*** SUPPLIED DATA Section Begins ***

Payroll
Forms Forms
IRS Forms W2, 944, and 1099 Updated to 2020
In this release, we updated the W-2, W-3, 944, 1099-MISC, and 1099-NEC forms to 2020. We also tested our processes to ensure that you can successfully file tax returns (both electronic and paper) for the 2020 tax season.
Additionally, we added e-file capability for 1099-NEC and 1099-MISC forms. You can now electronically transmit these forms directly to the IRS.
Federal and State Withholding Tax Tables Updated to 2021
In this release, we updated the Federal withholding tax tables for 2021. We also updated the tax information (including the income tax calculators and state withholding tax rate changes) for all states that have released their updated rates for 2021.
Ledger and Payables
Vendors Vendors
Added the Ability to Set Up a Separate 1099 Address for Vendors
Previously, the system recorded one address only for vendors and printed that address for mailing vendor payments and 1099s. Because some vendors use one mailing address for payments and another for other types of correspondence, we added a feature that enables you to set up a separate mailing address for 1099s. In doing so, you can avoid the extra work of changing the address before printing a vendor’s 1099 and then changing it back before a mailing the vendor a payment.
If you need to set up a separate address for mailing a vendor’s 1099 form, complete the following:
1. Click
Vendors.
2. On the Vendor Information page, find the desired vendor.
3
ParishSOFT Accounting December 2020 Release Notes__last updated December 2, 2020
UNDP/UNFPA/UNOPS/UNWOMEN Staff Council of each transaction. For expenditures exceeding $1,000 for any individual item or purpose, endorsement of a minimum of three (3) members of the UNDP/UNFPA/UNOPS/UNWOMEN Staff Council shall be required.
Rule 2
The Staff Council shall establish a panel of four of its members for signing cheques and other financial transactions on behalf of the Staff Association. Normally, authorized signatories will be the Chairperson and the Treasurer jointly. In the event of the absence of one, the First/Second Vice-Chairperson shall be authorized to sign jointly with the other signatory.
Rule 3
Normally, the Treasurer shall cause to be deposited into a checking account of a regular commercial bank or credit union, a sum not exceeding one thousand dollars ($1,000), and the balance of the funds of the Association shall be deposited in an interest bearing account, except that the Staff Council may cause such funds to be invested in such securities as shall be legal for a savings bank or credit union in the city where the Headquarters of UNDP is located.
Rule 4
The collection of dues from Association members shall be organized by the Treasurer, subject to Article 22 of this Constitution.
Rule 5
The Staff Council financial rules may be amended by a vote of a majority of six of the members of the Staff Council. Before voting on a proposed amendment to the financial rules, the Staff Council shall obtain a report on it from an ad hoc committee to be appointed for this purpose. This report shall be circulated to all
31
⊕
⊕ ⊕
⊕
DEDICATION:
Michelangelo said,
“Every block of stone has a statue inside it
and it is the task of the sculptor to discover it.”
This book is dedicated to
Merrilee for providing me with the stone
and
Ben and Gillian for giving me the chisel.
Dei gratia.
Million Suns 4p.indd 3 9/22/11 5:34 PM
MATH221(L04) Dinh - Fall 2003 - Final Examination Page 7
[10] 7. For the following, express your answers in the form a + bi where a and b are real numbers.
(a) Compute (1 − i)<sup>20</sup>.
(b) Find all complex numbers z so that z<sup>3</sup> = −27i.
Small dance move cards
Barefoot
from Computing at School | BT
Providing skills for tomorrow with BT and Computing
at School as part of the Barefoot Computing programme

*** SUPPLIED DATA Section Ends ***

### DIRECTIONS FOR THIS TASK
Whenever the string "from" turns up in a line of the data, copy that line.

### TASK ANSWER
The collection of dues from Association members shall be organized by the Treasurer, subject to Article 22 of this Constitution.
The Staff Council financial rules may be amended by a vote of a majority of six of the members of the Staff Council. Before voting on a proposed amendment to the financial rules, the Staff Council shall obtain a report on it from an ad hoc committee to be appointed for this purpose. This report shall be circulated to all
from Computing at School | BT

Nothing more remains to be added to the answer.